The three elements of school readiness: the child’s, the setting’s and the family’s.

The EYFS framework says school readiness ‘gives children a broad range of knowledge and skills that provide the right foundation for good future progress through school and life’.

UNICEF’s description of school readiness states that three elements together increase children’s likelihood of success. These elements are:

  • Children’s readiness for school affects their learning and development. This is related to things such as communication skills, personal, social, emotional and physical development.
  • Early years settings and schools’ readiness for children ensures learning environments are child-friendly and adapt to the diverse needs of young learners and their families. This is related to how early years professionals create learning environments that support children’s further development when they enter school.
  • Families’ readiness for school promotes a positive and supportive approach to education, their children’s learning and the transition from home to school.

These three aspects will maximise each child’s likelihood of success as they progress through their time in school.
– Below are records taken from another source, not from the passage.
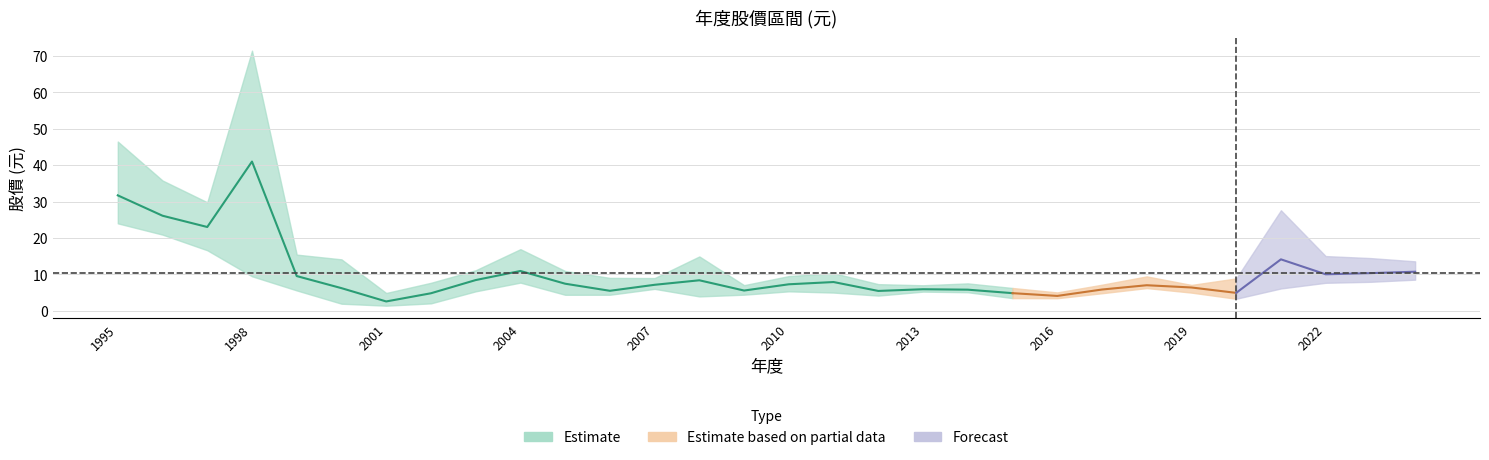

True or false: 最低股價 has more than 0 points higher than both neighbors.

True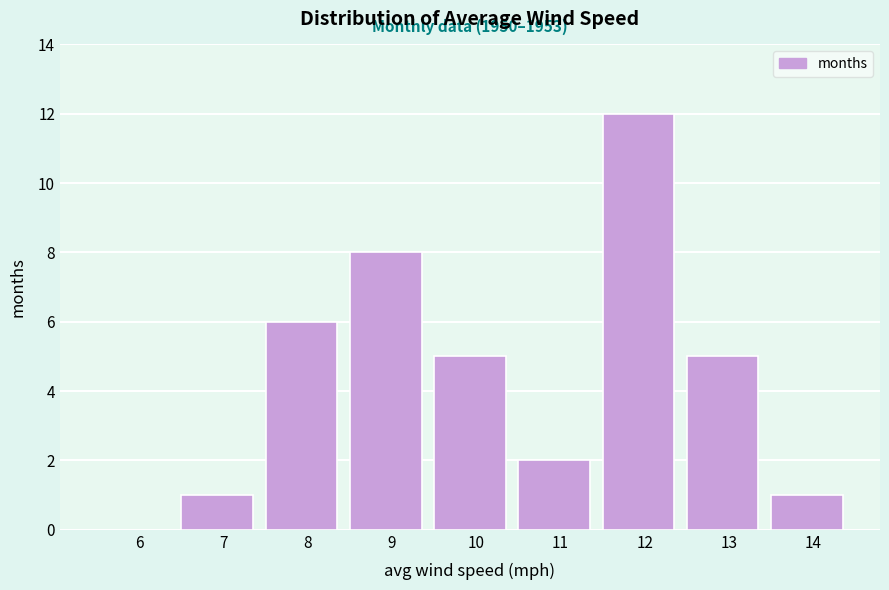

Reading right to left, list all the values displayed in this chart.

14=1	13=5	12=12	11=2	10=5	9=8	8=6	7=1	6=0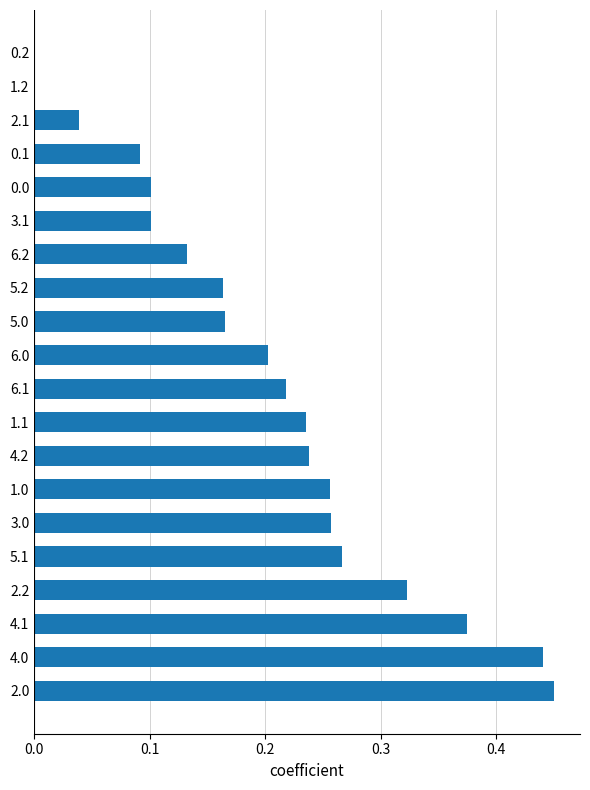

True or false: the data shows 0.2 at 1.1.

True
A child who is ready for school will be:

  • able to separate from their parent/carer
  • able to identify themselves by name, age, state factors in their life, name family members
  • curious and confident about learning. They should show an interest in a variety of subjects. They will be able to observe, notice, discuss and ask questions about their environment and experiences
  • resilient and ready to take part
  • able to take risks, ask questions and find solutions.
  • able to demonstrate their ability to listen and follow age-appropriate instructions
  • confidently active and be healthy
  • independent with self-care skills and be able to vocalise their needs
  • comfortable to make friends and take turns and to interact in an age appropriate way with another child or adult
  • able to interact, share and play, taking responsibility for their actions, understanding consequences to their actions
  • cared for, feel safe and secure, and respond to boundary setting
  • able to vocalise choices and have enough of a range of vocabulary and language to express their needs, feelings, thoughts or ideas
  • able to engage with books, have some understanding of words and language.